Extract —
**********

Speeding up large amounts of array related computation, visual studio

I'm wondering what the best approach may be for speeding up heavy amounts of array computation. Lets say I have this scenario:

int template_t[] = {1, 2, 3, 4, 5, 6, ...., 125};
int image[3200][5600];
int template_image[3200][5600];

for(int i = 0; i < 3200; i++) {
    for(int j = 0; j < 5600; j++) {

        // iterate over template to find template value per pixel
        for(int h = 0; h < template_length; h++)
            template_image[i][j] += template_t[h] * image[i][j];

    }
}

Of course my situation is much more complex, but the same idea applies. I have some large array representing the pixels within an image, and I need to apply some template array to each pixel to calculate a value to be placed in the template image.

I've thought about a couple ways to speed this up:

SIMD instructions? However I can't seem to find any resources for writing SIMD specific code in visual studio.
Parallelization - though I already parallalize the entire execution itself, so the program runs X instances of itself based on X cores. The program's input is a large amounts of image files, so those X instances would all be processing separate files.

What would give me the most bang for my buck? Thanks for any suggestions!

Upvotes: 0

Answers (2)

**********

Segmentation dataset excerpts
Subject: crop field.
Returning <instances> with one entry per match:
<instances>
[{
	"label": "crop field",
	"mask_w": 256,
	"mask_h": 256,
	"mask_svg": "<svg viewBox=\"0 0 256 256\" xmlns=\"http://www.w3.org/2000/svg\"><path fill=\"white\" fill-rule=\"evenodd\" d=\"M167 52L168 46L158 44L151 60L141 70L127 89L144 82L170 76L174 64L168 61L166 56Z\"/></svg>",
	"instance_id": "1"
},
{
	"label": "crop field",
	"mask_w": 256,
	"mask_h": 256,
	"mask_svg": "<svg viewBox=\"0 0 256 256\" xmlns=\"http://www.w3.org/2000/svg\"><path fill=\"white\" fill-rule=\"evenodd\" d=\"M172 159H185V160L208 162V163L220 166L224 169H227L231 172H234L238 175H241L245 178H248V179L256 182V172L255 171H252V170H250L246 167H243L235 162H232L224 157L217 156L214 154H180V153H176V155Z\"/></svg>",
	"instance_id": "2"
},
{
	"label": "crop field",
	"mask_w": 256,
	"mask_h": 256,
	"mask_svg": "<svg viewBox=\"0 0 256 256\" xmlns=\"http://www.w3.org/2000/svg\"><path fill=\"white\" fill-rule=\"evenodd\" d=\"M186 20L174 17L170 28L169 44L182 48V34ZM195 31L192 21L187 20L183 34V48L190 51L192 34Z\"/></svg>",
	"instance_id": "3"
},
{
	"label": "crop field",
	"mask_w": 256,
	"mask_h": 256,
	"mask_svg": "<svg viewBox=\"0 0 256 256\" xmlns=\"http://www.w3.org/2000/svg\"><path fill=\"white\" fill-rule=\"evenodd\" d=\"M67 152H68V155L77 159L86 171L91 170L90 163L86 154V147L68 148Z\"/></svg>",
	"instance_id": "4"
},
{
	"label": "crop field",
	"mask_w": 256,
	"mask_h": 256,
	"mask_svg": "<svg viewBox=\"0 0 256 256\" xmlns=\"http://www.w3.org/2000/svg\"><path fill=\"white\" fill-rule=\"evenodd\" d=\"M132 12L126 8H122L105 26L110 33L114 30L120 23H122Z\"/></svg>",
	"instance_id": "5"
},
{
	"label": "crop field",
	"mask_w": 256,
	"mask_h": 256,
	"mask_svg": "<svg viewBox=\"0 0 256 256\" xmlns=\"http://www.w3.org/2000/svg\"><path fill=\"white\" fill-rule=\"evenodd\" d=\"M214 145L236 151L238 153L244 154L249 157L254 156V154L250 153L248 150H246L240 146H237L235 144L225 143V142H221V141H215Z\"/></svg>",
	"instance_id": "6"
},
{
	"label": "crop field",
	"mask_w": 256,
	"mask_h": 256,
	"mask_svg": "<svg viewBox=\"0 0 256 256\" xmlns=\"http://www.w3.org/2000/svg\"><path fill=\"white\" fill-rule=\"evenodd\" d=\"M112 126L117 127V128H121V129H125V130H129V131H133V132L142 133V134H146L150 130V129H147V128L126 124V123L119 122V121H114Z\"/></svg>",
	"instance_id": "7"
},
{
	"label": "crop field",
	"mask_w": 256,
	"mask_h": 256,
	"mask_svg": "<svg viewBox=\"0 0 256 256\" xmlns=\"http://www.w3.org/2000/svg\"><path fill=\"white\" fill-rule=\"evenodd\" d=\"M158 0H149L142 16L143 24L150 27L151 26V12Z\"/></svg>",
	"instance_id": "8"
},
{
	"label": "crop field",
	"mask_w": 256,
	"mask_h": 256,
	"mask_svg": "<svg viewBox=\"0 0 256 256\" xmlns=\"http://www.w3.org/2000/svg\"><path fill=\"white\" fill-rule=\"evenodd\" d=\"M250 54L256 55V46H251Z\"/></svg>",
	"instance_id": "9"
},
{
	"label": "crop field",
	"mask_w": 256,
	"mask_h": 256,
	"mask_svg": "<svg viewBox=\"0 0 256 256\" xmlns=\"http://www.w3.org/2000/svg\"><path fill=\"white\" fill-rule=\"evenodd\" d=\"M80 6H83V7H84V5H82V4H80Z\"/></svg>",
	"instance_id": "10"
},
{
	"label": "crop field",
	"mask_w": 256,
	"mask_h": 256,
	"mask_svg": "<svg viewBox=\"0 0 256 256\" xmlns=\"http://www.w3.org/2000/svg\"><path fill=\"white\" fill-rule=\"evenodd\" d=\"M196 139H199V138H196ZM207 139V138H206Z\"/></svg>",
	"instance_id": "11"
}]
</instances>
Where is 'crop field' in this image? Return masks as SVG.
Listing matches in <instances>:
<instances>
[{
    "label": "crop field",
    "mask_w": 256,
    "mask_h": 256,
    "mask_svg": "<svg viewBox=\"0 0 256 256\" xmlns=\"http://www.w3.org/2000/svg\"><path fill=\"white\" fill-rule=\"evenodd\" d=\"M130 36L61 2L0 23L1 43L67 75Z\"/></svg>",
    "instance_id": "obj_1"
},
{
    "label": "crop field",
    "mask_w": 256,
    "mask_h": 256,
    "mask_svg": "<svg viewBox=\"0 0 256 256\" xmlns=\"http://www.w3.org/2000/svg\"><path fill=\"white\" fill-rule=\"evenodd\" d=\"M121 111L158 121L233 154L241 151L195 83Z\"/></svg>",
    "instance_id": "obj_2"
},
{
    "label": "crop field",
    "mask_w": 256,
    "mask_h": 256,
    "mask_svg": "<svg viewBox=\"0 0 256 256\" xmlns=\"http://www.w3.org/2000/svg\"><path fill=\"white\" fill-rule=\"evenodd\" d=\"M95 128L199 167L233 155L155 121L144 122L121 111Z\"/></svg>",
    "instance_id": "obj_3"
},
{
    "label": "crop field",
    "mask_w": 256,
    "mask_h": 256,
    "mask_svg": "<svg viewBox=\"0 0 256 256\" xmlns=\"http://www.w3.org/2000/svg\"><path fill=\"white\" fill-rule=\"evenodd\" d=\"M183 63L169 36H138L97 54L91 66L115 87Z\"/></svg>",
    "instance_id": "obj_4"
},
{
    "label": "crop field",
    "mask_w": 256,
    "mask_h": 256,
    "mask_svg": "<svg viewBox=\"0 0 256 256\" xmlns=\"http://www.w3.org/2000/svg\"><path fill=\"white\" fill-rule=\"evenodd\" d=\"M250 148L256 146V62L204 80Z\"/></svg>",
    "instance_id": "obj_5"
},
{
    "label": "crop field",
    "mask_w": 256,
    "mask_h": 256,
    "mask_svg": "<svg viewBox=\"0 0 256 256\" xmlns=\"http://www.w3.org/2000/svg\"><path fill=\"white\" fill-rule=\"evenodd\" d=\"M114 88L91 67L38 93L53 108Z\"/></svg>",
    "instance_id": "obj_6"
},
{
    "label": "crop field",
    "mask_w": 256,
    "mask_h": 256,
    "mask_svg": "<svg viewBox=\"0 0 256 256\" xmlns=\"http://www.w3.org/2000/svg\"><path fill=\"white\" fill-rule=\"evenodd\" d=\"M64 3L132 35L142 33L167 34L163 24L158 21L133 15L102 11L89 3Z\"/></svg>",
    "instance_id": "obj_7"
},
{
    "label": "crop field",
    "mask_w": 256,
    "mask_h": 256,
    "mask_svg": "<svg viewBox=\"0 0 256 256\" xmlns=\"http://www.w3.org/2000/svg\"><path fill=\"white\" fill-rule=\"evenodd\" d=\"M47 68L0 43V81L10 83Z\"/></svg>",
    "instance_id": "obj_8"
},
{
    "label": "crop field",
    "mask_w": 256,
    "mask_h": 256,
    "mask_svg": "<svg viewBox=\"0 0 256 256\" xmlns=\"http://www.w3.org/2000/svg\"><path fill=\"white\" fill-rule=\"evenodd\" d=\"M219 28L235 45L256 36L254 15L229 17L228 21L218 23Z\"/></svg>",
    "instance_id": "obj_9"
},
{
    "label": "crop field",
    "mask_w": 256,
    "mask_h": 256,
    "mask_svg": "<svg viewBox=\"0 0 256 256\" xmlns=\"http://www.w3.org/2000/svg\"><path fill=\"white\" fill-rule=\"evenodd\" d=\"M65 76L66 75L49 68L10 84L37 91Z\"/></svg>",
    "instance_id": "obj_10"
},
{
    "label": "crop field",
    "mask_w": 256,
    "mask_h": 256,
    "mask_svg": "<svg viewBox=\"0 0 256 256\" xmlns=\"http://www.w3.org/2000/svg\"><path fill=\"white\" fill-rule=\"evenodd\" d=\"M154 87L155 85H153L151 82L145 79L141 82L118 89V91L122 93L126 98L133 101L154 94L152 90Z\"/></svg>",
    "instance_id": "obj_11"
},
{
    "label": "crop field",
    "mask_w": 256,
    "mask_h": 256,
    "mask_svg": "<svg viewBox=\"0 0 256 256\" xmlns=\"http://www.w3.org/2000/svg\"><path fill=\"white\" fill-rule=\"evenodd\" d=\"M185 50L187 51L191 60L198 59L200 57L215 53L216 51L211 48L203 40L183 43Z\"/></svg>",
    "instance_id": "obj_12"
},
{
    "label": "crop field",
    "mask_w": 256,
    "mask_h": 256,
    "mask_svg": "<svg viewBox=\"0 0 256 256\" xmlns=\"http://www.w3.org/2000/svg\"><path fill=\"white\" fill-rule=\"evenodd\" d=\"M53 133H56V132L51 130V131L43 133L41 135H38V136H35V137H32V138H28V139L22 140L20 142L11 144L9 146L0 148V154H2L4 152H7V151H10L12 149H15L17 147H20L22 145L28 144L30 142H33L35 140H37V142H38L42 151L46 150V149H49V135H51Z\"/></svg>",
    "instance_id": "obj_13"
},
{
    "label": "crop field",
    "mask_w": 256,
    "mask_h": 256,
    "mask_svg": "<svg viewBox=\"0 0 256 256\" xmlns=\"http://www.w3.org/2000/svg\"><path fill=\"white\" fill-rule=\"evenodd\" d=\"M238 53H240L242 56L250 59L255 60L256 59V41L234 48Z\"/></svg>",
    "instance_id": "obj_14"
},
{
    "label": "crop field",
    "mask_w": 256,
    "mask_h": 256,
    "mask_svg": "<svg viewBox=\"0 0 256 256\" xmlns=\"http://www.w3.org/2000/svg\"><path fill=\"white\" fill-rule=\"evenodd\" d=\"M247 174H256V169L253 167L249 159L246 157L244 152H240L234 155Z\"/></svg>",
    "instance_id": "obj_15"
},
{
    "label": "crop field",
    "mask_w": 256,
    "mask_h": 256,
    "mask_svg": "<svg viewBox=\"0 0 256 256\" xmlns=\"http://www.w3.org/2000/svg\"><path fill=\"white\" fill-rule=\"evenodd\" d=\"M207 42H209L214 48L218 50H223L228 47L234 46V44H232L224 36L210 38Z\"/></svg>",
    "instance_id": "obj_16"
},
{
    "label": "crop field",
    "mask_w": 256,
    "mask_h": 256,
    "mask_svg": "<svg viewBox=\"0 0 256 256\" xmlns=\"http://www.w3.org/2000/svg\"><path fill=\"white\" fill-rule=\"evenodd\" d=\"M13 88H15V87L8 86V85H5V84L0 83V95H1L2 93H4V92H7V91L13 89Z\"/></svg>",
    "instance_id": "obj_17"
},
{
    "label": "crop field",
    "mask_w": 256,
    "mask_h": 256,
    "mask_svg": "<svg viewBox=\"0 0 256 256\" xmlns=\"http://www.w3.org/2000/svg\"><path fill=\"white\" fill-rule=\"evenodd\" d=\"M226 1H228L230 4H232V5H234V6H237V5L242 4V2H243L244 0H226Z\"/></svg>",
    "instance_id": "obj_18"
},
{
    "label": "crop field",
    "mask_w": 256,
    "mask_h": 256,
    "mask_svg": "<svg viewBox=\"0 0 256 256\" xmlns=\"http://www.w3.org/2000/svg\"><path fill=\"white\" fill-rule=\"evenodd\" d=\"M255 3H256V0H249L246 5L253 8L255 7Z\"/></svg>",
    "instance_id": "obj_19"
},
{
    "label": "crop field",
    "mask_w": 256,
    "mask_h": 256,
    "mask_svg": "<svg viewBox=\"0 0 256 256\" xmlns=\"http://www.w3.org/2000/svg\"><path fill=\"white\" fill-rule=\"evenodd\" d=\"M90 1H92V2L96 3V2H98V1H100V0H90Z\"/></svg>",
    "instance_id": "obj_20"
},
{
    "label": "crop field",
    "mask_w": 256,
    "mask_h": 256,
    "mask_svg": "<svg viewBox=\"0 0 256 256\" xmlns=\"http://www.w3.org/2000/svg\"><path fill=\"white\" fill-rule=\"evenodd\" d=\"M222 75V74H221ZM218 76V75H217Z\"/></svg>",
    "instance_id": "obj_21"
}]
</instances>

**********

Problem 1 — From the forum post about speeding up array computation, reproduce verbatim the part that opens with the words containing "SIMD instructions? However" and closes with "processing separate files.".
Problem 2 — Using the forum post about speeding up array computation, decide whether each statement agrees with it, answering yes or no and quoting the deciding words: (a) The poster already runs one instance of the program per core. (b) The poster found resources for writing SIMD code in Visual Studio. (c) The program's input is a single image file.

Full response 1 —
SIMD instructions? However I can't seem to find any resources for writing SIMD specific code in visual studio.
Parallelization - though I already parallalize the entire execution itself, so the program runs X instances of itself based on X cores. The program's input is a large amounts of image files, so those X instances would all be processing separate files.

Full response 2 —
(a) Yes: "so the program runs X instances of itself based on X cores."
(b) No: "However I can't seem to find any resources for writing SIMD specific code in visual studio."
(c) No: "The program's input is a large amounts of image files"